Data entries
▶

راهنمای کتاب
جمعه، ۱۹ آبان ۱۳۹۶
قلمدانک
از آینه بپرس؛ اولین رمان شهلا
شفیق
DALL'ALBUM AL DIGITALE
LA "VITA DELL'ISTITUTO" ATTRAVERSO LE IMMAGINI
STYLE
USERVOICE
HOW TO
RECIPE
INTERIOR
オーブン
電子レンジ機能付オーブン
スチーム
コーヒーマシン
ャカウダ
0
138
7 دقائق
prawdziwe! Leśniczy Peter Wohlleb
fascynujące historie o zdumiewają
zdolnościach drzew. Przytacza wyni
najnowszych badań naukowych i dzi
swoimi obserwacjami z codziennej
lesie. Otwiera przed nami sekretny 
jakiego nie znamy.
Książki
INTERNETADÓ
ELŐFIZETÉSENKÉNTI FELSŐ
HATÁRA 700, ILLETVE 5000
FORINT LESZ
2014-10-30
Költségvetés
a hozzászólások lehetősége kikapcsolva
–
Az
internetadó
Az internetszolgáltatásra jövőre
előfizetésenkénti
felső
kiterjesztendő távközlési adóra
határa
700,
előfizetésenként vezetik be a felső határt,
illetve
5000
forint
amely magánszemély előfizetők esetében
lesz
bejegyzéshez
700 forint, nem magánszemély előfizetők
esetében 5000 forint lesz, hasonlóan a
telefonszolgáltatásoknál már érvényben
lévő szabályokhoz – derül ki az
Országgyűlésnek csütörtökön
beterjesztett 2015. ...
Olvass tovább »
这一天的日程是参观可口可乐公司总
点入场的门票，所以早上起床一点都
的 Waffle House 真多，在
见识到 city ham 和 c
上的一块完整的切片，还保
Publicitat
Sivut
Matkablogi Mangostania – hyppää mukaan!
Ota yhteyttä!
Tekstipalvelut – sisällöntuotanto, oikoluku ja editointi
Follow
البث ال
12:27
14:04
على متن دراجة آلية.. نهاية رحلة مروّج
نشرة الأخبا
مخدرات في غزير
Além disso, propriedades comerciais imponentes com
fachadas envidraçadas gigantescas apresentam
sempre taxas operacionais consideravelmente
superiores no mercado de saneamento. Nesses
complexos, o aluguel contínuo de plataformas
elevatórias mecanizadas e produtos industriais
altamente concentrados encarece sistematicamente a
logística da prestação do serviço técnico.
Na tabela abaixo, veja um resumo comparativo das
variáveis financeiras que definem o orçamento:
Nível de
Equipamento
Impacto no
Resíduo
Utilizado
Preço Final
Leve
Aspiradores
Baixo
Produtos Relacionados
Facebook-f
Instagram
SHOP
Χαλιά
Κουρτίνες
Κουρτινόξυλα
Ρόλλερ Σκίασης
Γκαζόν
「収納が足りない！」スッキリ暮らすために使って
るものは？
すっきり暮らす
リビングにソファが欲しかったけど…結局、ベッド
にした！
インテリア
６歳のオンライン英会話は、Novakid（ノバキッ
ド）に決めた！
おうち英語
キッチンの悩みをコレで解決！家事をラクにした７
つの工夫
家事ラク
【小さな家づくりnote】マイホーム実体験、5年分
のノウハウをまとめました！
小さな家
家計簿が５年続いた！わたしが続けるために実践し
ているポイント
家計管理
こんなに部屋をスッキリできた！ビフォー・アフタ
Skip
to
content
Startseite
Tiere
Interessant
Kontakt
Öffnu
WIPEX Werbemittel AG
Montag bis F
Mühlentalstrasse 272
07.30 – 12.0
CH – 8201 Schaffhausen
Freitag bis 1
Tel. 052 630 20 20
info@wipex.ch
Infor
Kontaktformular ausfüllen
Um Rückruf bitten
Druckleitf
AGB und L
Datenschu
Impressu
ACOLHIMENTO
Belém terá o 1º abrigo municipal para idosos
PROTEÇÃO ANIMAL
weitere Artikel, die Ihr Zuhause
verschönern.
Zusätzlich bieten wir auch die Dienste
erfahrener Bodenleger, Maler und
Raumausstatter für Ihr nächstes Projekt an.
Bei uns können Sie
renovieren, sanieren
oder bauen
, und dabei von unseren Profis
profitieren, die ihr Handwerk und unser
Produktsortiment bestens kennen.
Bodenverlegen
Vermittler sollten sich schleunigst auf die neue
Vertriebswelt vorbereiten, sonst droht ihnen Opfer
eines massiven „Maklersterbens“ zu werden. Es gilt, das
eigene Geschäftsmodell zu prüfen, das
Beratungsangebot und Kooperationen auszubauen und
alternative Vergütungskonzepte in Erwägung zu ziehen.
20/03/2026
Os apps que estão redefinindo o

◀

TASK PROMPT
The expected result is a copy of each line in the records where "esetében" appears.

EXPECTED ANSWER
amely magánszemély előfizetők esetében
esetében 5000 forint lesz, hasonlóan a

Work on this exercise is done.